Forensic sketch artist helps reunite siblings 32 years after separation

Siblings were ages 4, 2, 1 when separated after car crash

HOUSTON – In latest edition of the "Guinness Book of World Records," tucked away on page 150, is a Houston record holder: Forensic sketch artist Lois Gibson.

"I've been doing forensic art for 33 years," said Gibson.

She's helped solve a record 1,266 cases, like violent crimes and murders.

But after all these years, the one case that still gets Gibson emotional involves children.

"This case wasn't a murder or a rape, but a girl was missing her brothers that were taken away," she said.

The year was 1963. In Ohio, a mother of three young children died in a car wreck.

Tina Shiets, 4, went on to live with her grandparents.

But Shiets' younger brothers -- Chris, 1, and Chip, 2 -- were sent to foster care, eventually ending up in West Virginia.

"As a 4-year-old, you don't understand your mom is gone. You're never going to see her again. Your brothers are gone," said Shiets.

But Shiets never gave up hope she'd find her brothers.

"It was just a continual thing," said Shiets. "All my life, I wanted to find them. I just didn't know how to go about it until I was a teenager."

Shiets moved to Houston and kept up her search. She called everyone possible. Finally, she called the FBI, and someone there recommended Lois Gibson, who was employed as a forensic artist with the Houston Police Department.

"She looked for 16 years by the time she found me," said Gibson.

Gibson took the case.

With tears in her eyes, Gibson recalled, "I really wanted her to find her long lost brothers."

She worked with the one piece of evidence that Shiets had: Chris and Chip's baby pictures.

"I did age progressions of these 1- and 2-year-olds and extrapolated what they would appear like at age 31 and 32," said Gibson.

A national television program picked up the story. On the night of the broadcast, a tip came in and Shiets got to talk to her brother, Chris Schoolcraft, on the phone for the first time in decades.

"It was quite a surprise to me. I always remembered I had a sister, but everyone always told me I didn't," Schoolcraft said.

Shiets hopped on a plane to West Virginia to reunite with her brothers.

"We arrived there at 12:30 a.m. on Christmas morning," said Shiets. "(It was) the first time the three of us had been together again in 32 years. Everyone was hugging and crying and laughing. It was awesome."

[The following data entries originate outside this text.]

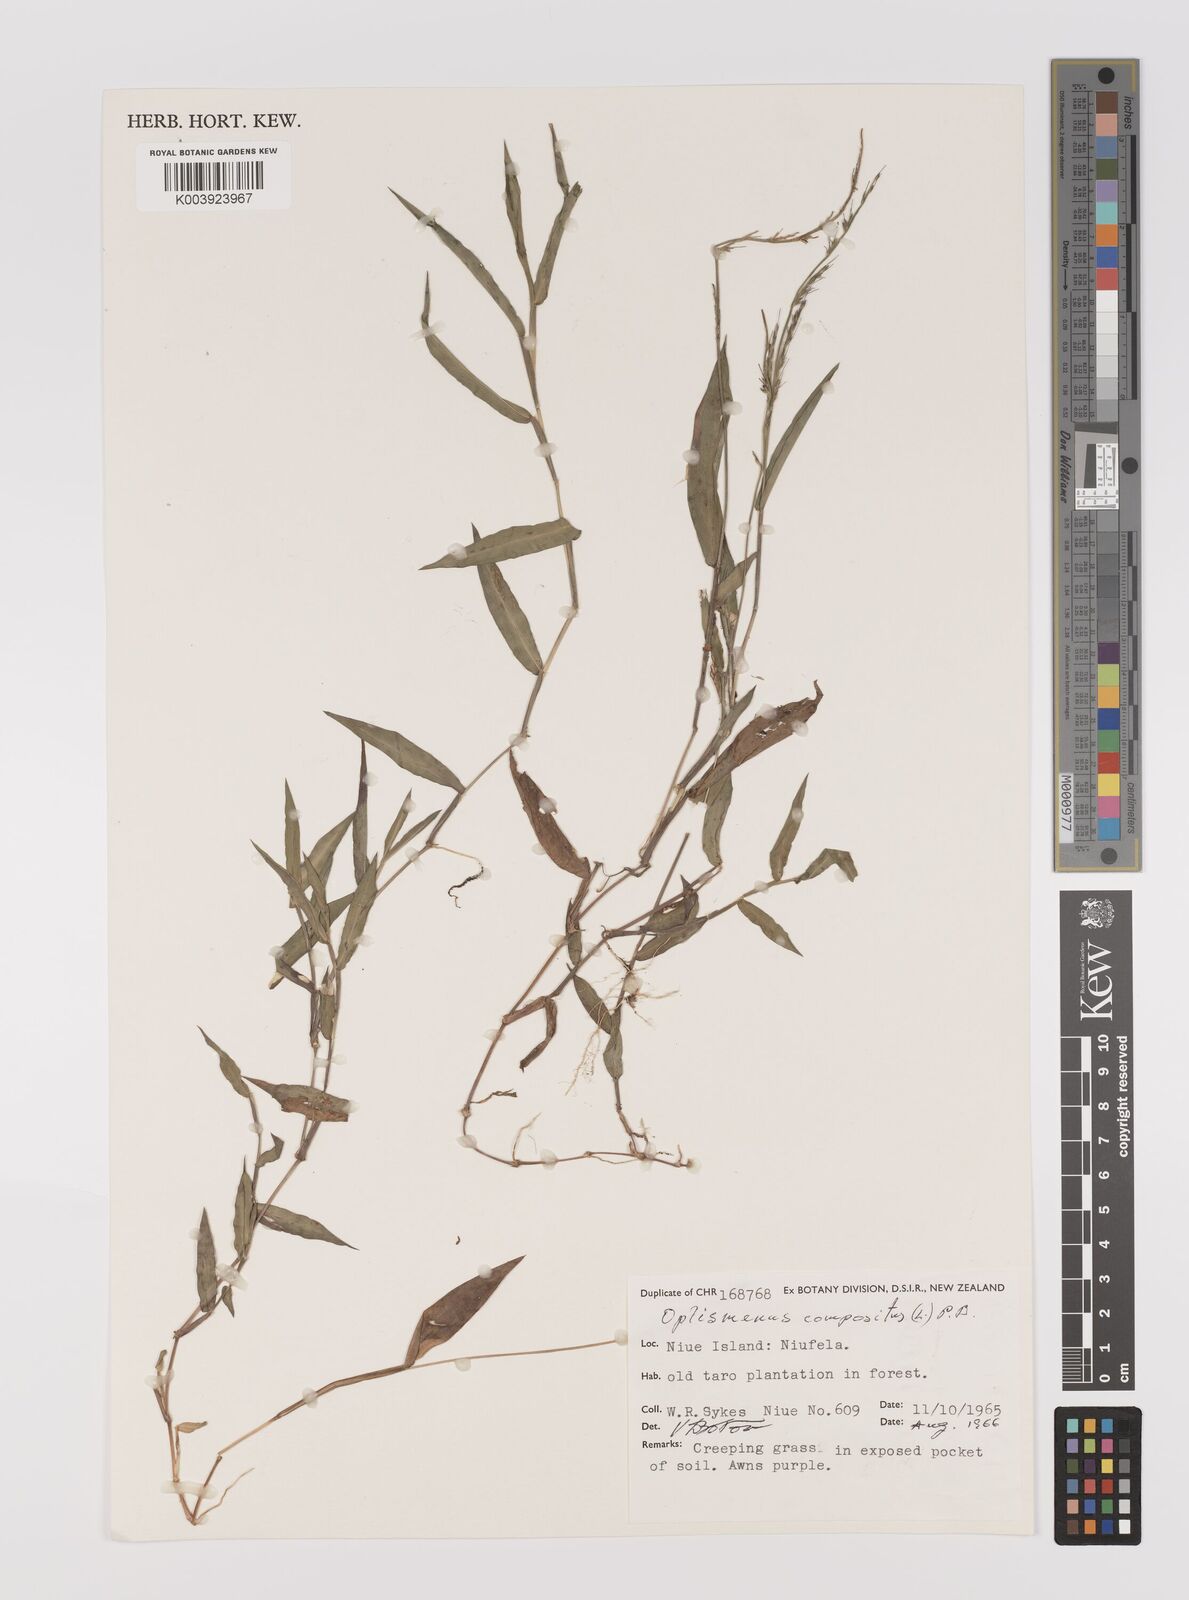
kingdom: Plantae
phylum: Tracheophyta
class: Liliopsida
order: Poales
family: Poaceae
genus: Oplismenus
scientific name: Oplismenus compositus
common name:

"I just wanted to get to know her more, so I came here to Houston and I never went home," Schoolcraft said.

A look Gibson's sketches shows they're spot on to what the brothers look like today -- the eyes, the teeth and the chin.

"There were a lot of facial features, just the way that I look," Schoolcraft said. "It was pretty amazing."

Gibson only missed Schoolcraft's longer hair and mustache. After the reunion, Gibson later went back to her original sketch of him and added a mustache and longer hair.

It was almost a perfect match.

"On my death bed, I will think about how I brought together these baby brothers with their sisters when they were adults so they could have a family life," said Gibson. "This is so happy. This generated love with love. It got baby brothers back to their sister."